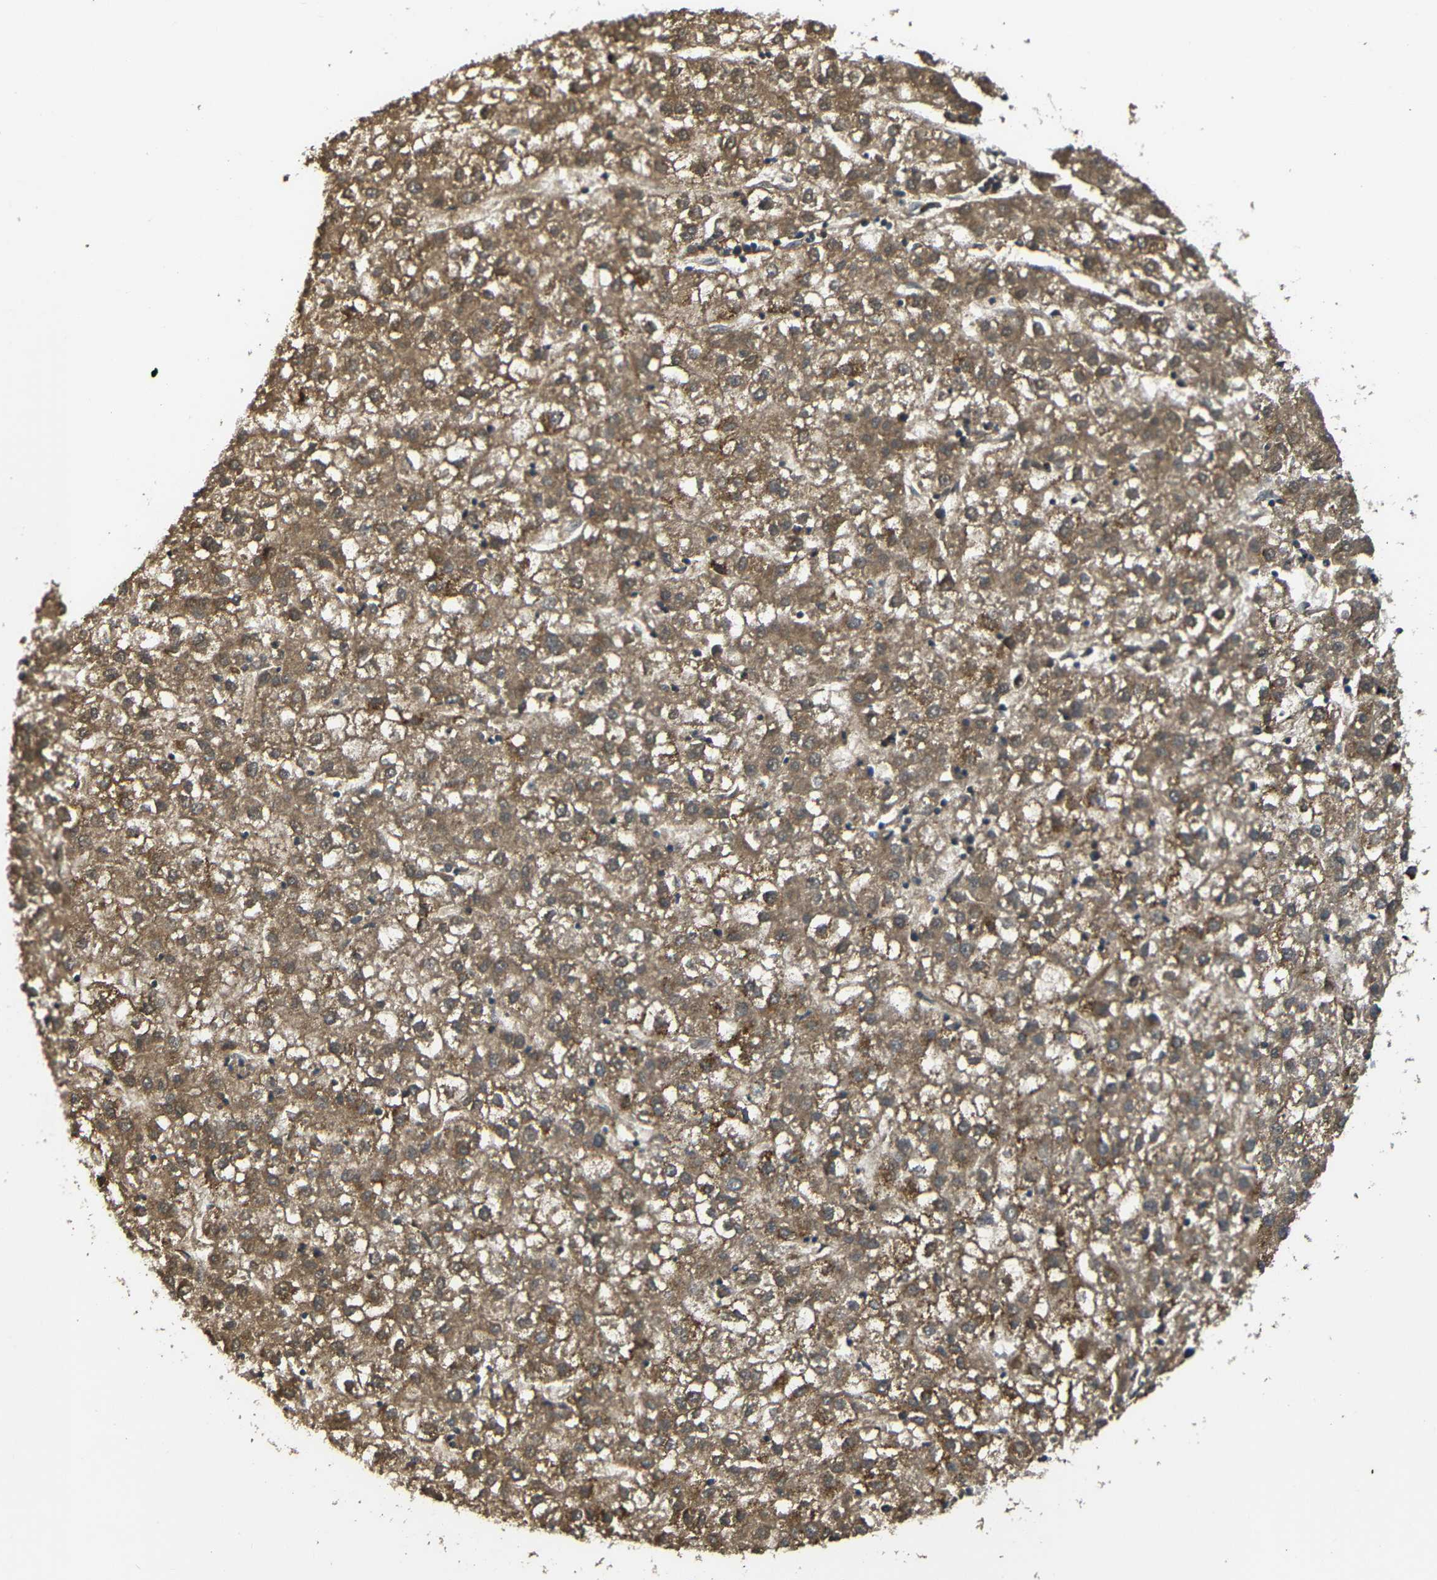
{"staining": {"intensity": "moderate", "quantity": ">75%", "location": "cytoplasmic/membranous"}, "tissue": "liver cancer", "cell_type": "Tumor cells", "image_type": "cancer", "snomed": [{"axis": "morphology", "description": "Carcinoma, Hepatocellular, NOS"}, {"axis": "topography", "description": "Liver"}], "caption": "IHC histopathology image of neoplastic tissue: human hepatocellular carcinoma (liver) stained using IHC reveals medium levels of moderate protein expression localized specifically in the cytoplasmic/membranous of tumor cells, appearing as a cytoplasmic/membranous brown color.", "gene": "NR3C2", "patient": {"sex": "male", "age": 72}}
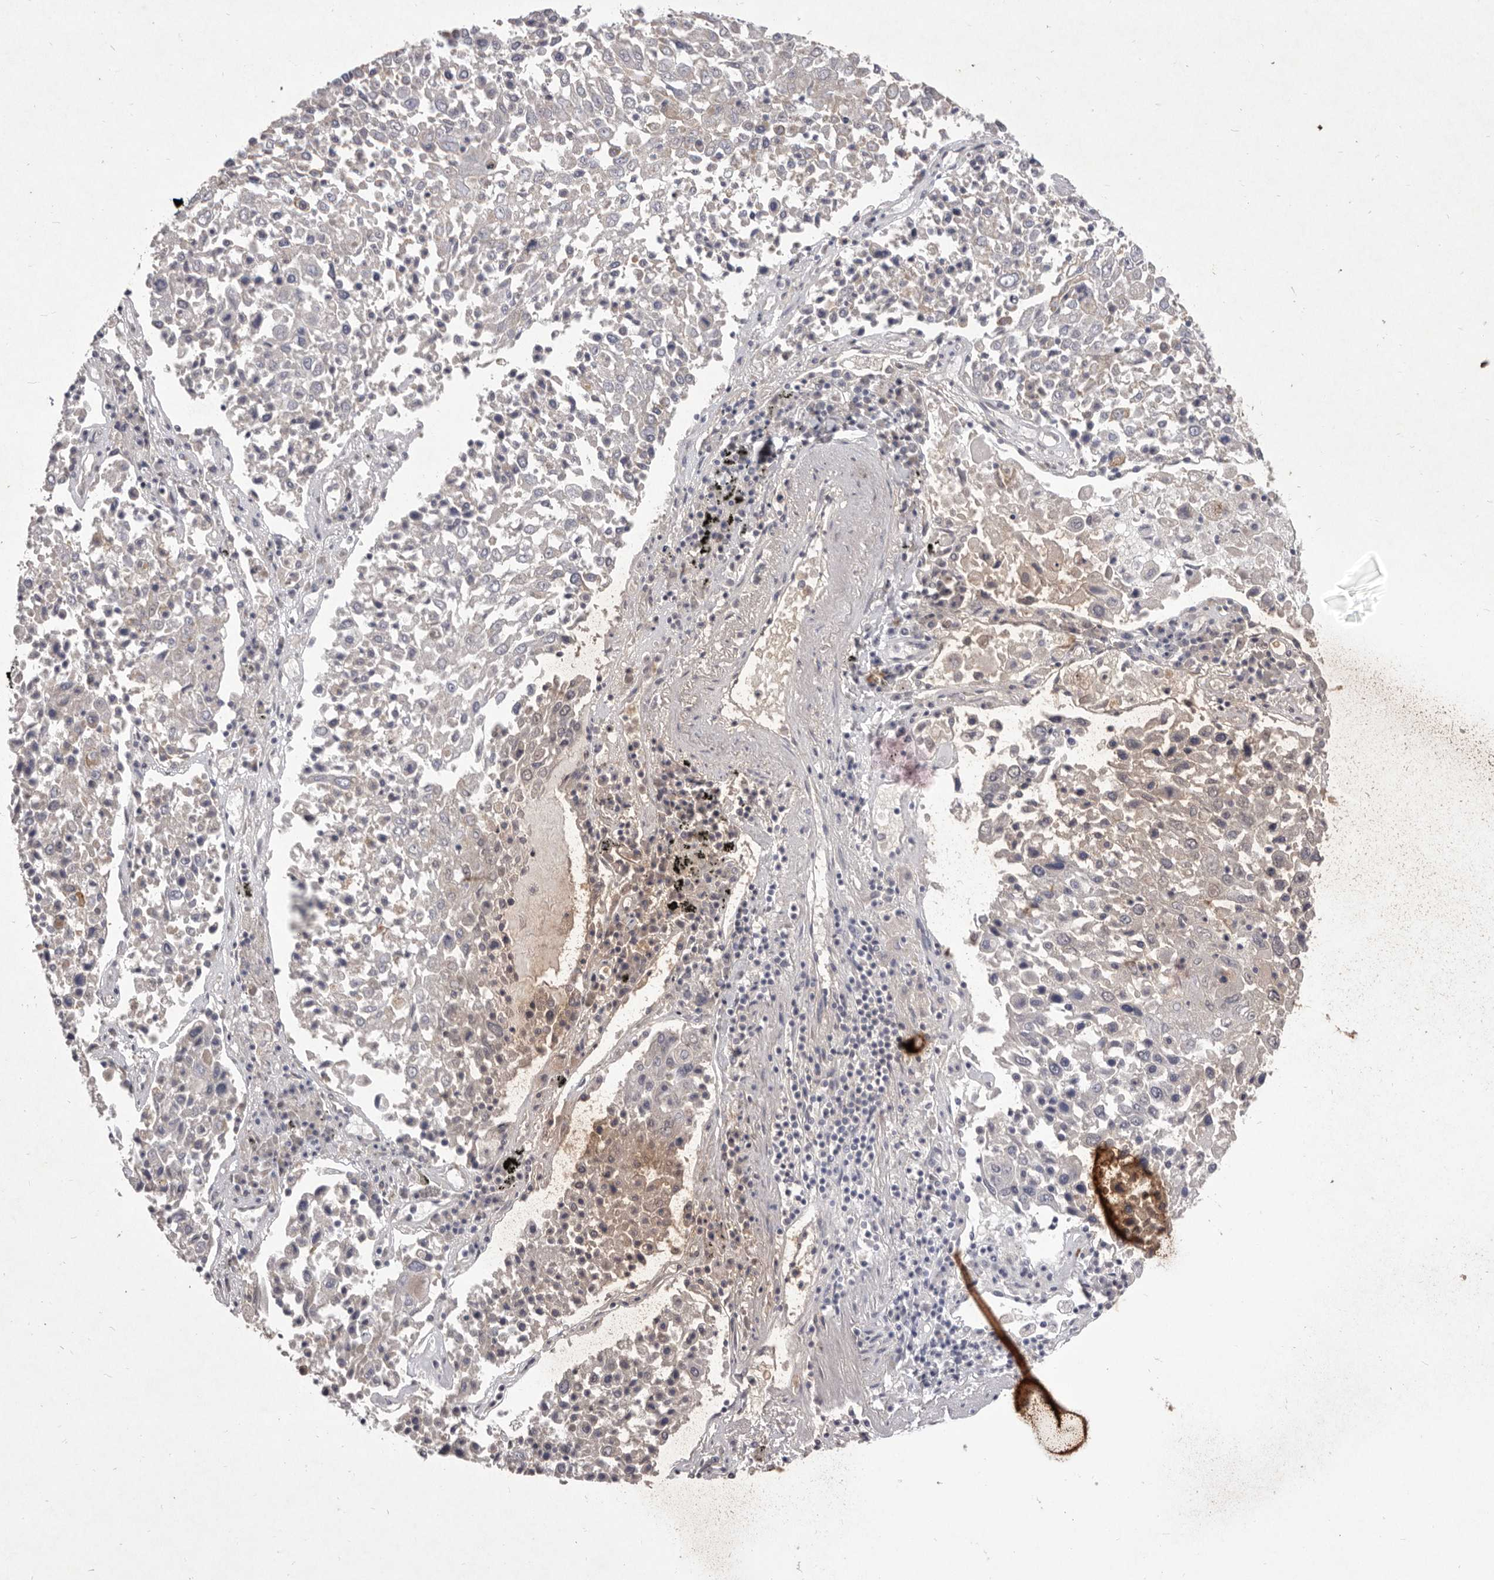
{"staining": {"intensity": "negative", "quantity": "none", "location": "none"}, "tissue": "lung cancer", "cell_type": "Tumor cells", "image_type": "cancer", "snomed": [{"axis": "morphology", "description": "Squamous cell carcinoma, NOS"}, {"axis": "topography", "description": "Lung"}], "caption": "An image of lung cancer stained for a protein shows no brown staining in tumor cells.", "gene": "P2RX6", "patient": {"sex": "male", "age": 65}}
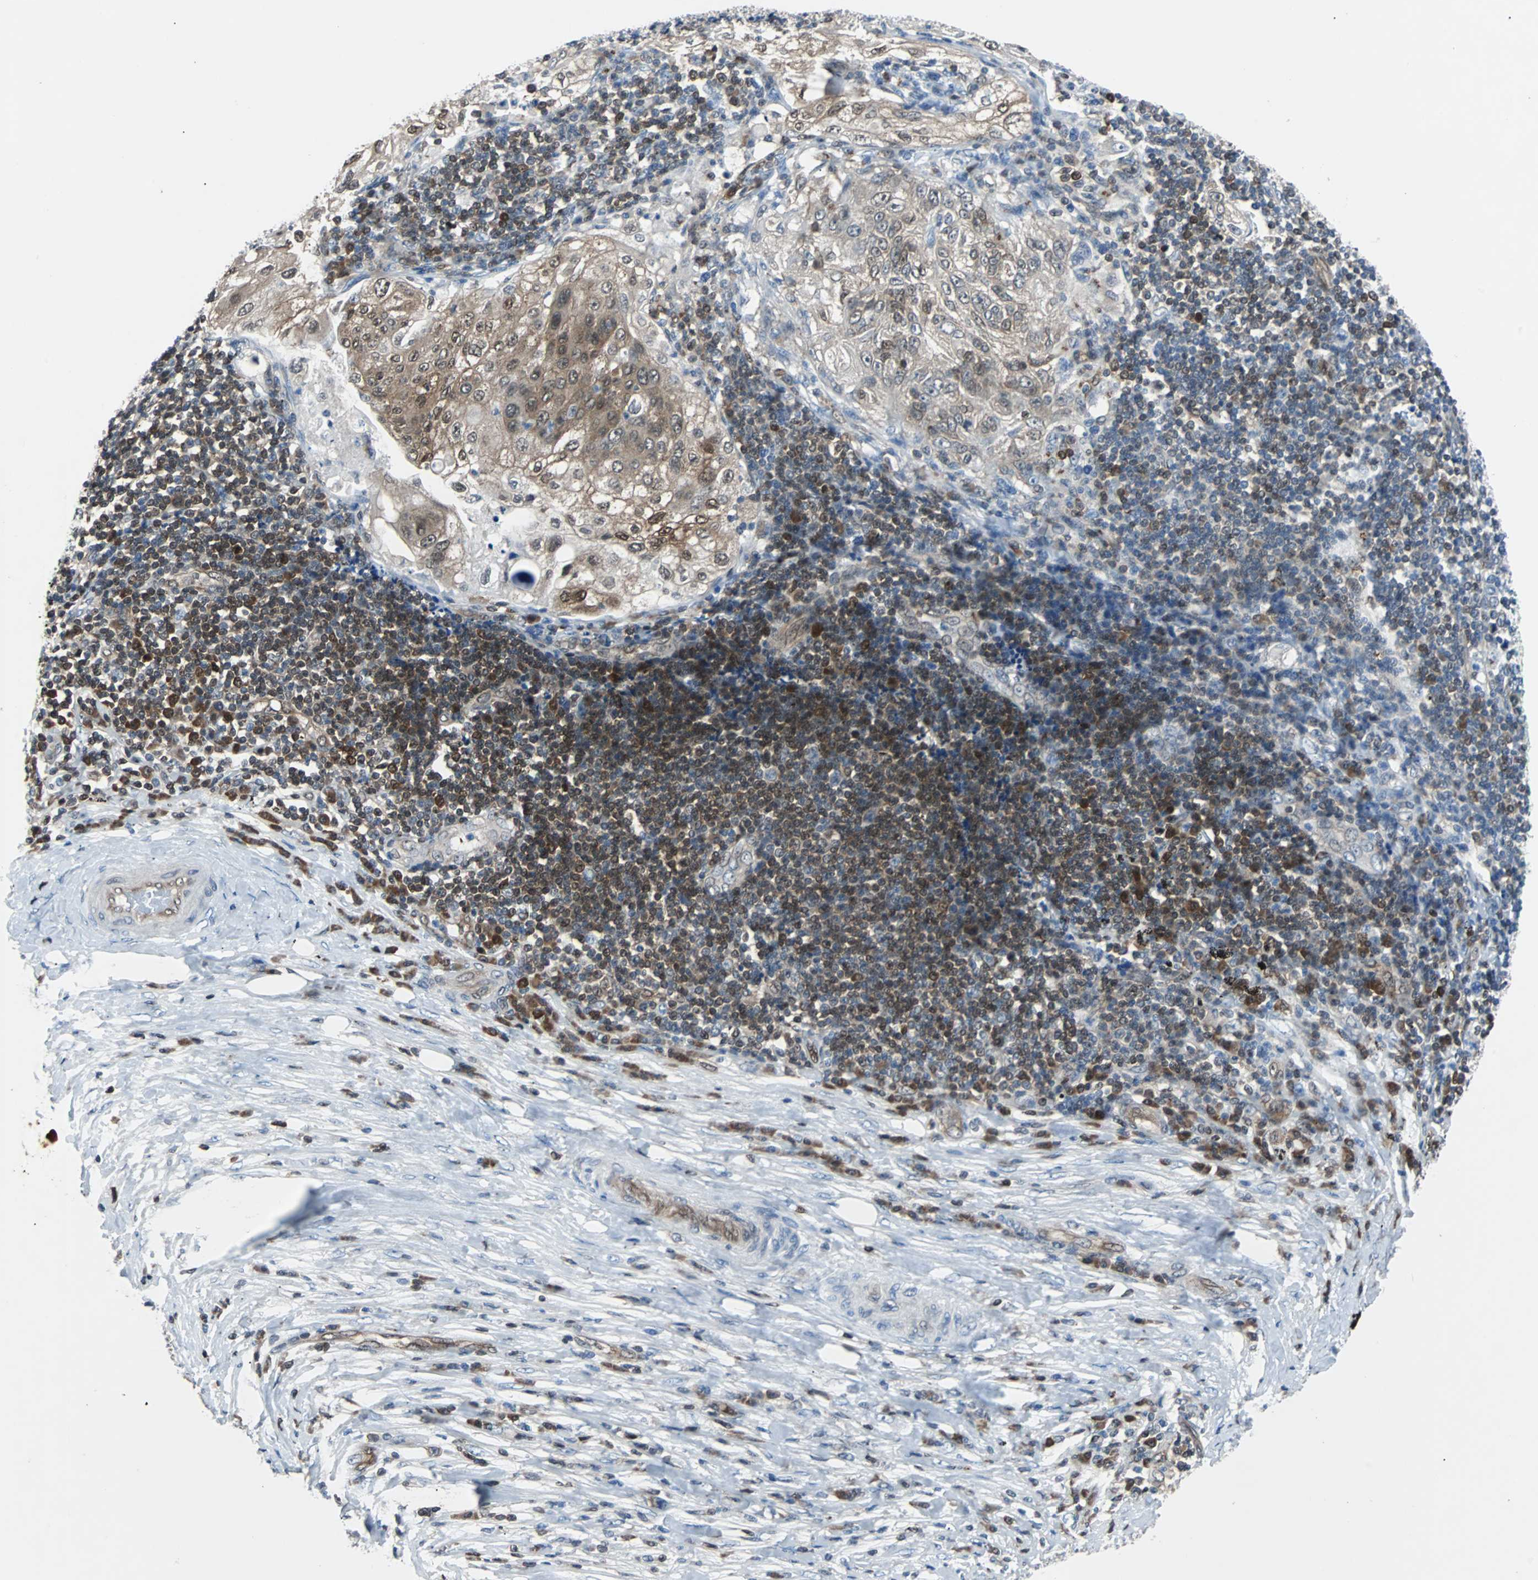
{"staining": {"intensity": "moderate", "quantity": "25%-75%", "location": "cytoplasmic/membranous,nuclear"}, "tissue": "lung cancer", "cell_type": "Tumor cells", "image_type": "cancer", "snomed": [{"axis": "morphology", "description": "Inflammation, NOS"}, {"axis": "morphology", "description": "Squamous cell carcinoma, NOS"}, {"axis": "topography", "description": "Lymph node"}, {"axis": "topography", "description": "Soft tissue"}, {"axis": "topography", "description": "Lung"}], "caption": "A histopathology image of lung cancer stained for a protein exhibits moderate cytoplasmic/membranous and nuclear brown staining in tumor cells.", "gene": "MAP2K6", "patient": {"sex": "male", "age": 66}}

▶ **About this exercise**:
Please return the whole listing exactly. Do not copy its images.

▶ **Response to this task**:
{"staining": {"intensity": "moderate", "quantity": ">75%", "location": "cytoplasmic/membranous"}, "tissue": "liver cancer", "cell_type": "Tumor cells", "image_type": "cancer", "snomed": [{"axis": "morphology", "description": "Carcinoma, Hepatocellular, NOS"}, {"axis": "topography", "description": "Liver"}], "caption": "IHC histopathology image of neoplastic tissue: human hepatocellular carcinoma (liver) stained using IHC reveals medium levels of moderate protein expression localized specifically in the cytoplasmic/membranous of tumor cells, appearing as a cytoplasmic/membranous brown color.", "gene": "NR3C2", "patient": {"sex": "male", "age": 72}}
{"staining": {"intensity": "negative", "quantity": "none", "location": "none"}, "tissue": "lung cancer", "cell_type": "Tumor cells", "image_type": "cancer", "snomed": [{"axis": "morphology", "description": "Squamous cell carcinoma, NOS"}, {"axis": "topography", "description": "Lung"}], "caption": "An image of lung cancer stained for a protein shows no brown staining in tumor cells.", "gene": "P2RX6", "patient": {"sex": "male", "age": 65}}
{"staining": {"intensity": "moderate", "quantity": "25%-75%", "location": "cytoplasmic/membranous,nuclear"}, "tissue": "lung cancer", "cell_type": "Tumor cells", "image_type": "cancer", "snomed": [{"axis": "morphology", "description": "Inflammation, NOS"}, {"axis": "morphology", "description": "Squamous cell carcinoma, NOS"}, {"axis": "topography", "description": "Lymph node"}, {"axis": "topography", "description": "Soft tissue"}, {"axis": "topography", "description": "Lung"}], "caption": "A histopathology image of lung cancer stained for a protein exhibits moderate cytoplasmic/membranous and nuclear brown staining in tumor cells.", "gene": "MAP2K6", "patient": {"sex": "male", "age": 66}}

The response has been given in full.